[SOURCE DATA — start]

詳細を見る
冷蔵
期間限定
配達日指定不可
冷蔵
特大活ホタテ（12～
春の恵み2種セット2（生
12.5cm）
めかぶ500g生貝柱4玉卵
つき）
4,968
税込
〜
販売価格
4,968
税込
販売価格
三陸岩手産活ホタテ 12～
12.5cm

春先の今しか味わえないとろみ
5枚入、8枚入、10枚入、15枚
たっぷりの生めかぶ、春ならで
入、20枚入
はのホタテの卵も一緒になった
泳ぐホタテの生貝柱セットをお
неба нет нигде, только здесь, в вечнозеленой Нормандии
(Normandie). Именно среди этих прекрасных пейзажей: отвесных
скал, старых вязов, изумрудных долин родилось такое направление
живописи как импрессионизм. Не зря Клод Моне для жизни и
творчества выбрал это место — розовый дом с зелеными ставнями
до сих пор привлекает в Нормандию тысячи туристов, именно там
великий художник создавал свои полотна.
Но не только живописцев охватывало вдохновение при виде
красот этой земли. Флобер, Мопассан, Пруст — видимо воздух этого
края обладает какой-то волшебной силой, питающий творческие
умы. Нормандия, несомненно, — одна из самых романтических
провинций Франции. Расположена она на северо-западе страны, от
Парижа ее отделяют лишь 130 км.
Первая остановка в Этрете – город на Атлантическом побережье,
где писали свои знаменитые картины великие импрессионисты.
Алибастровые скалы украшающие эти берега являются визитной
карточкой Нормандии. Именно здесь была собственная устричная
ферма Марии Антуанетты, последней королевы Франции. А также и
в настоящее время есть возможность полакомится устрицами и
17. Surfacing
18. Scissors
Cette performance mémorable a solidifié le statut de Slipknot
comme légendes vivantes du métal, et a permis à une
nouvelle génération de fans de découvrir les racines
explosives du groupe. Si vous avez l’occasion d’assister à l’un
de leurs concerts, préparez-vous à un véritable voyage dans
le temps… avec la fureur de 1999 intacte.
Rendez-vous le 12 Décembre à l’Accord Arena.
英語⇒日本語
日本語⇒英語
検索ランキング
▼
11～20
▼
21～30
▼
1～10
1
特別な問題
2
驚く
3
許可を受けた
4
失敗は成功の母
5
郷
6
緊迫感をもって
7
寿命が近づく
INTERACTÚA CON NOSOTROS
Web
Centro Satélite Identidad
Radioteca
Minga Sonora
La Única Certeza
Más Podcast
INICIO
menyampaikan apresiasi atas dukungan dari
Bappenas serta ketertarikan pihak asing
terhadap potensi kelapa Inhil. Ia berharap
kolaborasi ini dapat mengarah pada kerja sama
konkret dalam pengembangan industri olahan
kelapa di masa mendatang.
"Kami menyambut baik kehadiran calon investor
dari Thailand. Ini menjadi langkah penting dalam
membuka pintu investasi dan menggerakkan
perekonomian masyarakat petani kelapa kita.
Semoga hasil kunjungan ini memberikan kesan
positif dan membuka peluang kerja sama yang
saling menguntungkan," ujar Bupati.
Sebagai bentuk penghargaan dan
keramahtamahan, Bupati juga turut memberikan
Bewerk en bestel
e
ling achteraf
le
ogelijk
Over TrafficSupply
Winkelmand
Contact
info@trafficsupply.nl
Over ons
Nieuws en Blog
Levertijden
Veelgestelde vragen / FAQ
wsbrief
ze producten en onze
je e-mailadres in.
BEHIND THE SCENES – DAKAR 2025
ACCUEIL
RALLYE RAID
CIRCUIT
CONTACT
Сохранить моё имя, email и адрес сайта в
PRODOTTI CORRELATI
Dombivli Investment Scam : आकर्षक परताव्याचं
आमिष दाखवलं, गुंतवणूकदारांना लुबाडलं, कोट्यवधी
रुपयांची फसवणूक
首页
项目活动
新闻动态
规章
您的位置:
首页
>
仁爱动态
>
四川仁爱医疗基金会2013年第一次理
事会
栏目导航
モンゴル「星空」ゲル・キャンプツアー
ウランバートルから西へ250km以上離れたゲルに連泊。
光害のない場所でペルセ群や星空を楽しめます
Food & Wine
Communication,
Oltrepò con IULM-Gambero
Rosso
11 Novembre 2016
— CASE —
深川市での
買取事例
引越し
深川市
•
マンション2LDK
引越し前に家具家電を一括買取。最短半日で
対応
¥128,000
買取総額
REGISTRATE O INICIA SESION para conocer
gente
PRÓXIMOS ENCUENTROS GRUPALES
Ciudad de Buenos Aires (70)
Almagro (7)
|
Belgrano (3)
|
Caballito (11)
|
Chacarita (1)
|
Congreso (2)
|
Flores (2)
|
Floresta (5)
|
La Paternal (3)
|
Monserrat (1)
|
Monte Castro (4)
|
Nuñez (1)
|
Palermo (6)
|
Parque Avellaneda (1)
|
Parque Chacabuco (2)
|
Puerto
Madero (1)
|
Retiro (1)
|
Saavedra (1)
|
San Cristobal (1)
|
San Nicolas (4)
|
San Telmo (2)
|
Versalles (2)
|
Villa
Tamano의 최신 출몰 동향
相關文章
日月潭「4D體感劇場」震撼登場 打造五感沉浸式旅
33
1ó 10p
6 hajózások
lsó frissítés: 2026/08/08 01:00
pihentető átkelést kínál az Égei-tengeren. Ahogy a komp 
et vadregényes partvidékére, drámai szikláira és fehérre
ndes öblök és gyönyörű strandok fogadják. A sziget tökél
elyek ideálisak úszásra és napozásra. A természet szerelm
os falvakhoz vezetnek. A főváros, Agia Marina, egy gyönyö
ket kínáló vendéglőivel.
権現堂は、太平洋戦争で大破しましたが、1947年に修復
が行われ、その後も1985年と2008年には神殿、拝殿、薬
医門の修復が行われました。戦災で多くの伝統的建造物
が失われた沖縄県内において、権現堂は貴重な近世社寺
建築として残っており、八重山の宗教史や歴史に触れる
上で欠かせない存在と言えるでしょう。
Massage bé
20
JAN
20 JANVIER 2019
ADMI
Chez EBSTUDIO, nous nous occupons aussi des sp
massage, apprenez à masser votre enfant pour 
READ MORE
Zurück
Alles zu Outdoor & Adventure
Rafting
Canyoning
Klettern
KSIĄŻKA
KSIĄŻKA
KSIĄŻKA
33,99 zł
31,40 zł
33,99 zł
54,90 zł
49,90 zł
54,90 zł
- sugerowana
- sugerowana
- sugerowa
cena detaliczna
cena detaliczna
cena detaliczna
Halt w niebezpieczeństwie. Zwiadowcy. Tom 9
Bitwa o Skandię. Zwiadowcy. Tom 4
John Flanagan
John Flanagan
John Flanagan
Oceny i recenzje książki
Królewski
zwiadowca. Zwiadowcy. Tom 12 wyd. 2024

[SOURCE DATA — finish]

# WORK ITEM:
If a line of the listing above holds the string "Нормандии", copy it.

# RESULT OF THIS TASK:
неба нет нигде, только здесь, в вечнозеленой Нормандии
карточкой Нормандии. Именно здесь была собственная устричная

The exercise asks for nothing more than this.